22. The appellant herein faced a death sentence upon conviction and indeed that was the sentence that was eventually meted out. The trial court being alive to the potential sentence the Appellant was facing, was under the mandatory obligation to inform the appellant of his right to legal representation. It is my finding that failure to inform the Appellant was an infringement to his right to fair trial, rendering the entire trial a nullity.
Whether a Retrial should be ordered 23. The factors to consider when determining the question of a a retrial are well settled. In the case of Muiruri v Republib [2005] KECA 171[KLR] the court stated: “generally whether a retrial should be ordered or not depend on the circumstances of the case.

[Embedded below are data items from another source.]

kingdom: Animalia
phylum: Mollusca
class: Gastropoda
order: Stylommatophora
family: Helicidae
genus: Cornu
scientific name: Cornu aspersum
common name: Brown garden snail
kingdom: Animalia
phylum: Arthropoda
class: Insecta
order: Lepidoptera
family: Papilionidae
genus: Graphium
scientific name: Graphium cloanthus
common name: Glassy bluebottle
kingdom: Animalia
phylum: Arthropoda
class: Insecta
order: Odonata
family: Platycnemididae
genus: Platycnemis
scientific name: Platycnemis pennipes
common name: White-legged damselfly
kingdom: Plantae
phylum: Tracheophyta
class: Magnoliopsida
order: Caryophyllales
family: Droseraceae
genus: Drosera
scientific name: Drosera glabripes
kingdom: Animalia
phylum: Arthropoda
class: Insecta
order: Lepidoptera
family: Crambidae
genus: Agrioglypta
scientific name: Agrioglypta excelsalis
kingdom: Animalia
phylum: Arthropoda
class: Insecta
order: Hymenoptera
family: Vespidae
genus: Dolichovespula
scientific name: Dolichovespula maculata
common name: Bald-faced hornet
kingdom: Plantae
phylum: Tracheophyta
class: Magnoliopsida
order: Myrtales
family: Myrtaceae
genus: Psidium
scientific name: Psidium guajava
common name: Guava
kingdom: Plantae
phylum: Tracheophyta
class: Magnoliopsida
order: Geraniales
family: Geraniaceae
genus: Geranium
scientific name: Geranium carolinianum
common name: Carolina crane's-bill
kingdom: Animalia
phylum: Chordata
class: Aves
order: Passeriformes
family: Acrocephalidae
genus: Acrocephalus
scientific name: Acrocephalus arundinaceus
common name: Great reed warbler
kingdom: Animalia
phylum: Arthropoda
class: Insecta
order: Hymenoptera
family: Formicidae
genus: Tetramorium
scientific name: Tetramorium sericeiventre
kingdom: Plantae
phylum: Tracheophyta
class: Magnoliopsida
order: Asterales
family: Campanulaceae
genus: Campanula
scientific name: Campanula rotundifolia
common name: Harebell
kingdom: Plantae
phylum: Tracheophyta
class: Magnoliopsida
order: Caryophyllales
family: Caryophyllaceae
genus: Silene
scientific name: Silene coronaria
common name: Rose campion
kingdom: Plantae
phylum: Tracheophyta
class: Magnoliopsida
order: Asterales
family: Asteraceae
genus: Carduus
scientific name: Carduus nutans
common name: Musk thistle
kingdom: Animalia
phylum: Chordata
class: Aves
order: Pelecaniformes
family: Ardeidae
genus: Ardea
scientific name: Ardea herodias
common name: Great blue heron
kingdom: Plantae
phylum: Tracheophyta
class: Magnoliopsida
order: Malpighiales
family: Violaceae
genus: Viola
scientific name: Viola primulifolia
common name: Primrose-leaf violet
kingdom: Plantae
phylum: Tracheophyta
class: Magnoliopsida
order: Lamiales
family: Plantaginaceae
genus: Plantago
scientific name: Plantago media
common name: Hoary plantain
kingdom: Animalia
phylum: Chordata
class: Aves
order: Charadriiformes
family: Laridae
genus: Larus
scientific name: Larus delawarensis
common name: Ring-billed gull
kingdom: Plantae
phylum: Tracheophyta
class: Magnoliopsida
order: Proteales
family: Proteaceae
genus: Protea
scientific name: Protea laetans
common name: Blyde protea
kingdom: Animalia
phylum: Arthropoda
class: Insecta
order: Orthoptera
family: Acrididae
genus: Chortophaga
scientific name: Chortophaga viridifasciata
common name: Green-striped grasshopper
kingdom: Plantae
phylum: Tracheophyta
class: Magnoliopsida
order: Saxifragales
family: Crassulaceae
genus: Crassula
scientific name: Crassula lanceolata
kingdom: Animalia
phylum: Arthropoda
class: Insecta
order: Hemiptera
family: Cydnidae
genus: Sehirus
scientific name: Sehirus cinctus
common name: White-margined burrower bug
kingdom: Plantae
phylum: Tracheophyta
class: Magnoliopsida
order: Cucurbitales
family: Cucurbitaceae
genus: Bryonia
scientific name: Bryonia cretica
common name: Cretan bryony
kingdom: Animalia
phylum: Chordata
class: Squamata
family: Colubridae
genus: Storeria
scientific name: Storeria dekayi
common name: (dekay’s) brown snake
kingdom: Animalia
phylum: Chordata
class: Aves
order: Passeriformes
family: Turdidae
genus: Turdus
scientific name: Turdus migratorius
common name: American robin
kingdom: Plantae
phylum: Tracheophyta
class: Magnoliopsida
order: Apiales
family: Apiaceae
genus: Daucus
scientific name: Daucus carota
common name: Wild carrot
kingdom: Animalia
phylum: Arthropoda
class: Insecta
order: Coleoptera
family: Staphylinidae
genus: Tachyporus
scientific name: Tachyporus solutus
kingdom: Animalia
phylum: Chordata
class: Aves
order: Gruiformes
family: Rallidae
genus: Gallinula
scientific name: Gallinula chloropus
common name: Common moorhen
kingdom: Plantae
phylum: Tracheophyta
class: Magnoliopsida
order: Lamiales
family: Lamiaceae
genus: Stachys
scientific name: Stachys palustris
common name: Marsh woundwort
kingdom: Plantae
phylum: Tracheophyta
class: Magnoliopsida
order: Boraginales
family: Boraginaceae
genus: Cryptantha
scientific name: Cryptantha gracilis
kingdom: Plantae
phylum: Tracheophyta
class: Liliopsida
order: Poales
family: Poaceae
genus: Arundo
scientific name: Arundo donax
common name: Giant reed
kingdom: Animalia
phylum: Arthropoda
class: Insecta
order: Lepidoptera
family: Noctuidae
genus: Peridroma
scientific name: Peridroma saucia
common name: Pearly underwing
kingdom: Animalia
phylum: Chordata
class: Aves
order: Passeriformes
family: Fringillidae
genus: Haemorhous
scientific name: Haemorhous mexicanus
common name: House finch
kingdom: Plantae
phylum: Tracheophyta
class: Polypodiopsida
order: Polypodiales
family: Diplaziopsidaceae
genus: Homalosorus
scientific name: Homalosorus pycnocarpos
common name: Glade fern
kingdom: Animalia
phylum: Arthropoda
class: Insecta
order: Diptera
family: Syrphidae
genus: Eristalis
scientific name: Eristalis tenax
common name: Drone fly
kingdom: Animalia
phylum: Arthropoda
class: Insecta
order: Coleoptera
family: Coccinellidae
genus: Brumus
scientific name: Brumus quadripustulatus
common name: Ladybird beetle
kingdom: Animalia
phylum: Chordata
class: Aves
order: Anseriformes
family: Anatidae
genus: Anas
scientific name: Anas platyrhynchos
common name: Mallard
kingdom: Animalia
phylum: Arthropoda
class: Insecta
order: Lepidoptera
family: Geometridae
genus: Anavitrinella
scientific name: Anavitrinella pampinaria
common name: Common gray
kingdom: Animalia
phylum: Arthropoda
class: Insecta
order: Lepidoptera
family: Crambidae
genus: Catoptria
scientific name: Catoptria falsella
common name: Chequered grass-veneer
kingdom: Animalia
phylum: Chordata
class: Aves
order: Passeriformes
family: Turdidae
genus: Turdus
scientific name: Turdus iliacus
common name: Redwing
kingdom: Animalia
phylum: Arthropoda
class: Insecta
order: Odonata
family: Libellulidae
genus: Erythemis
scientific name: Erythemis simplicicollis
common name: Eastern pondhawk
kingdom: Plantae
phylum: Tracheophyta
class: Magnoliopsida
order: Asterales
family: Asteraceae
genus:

It will only be made where the interest of justice require it and it is unlikely to cause injustice to the appellant other factors include illegalities or defeats in the original trial, length of time having lapsed since the arrest and arraignment of the appellant, whether the mistakes leading to the quashing of the conviction were entirely the prosecution’s making of the counts.....”
24. In the present case, the mistake was committed by the court; the appellant was arrested on 25/06/24, which was just a year ago; the offence is serious, and it is in the interest of justice that the victim of the crime her day in the court too. The above circumstances favour an order of Retrial
25. In conclusion I hereby proceed to make orders as follows;a.The appellant conviction at the trial court is hereby quashed and sentence set aside.b.The appellant shall be retired at the Chief Magistrate’s Court at Isiolo.c.The appellant to be presented to the Chief Magistrate at Isiolo for plea taking not later than 14 days of his judgement.
DATED, SIGNED AND DELIVERED AT ISIOLO THIS 17TH DAY OF JULY 2025. SOPHIE CHIRCHIRJUDGE.In the presence of:Roba Katelo- Court AssistantFrankline Mutwiri- The AppellantMr. Ngetich for the Respondent.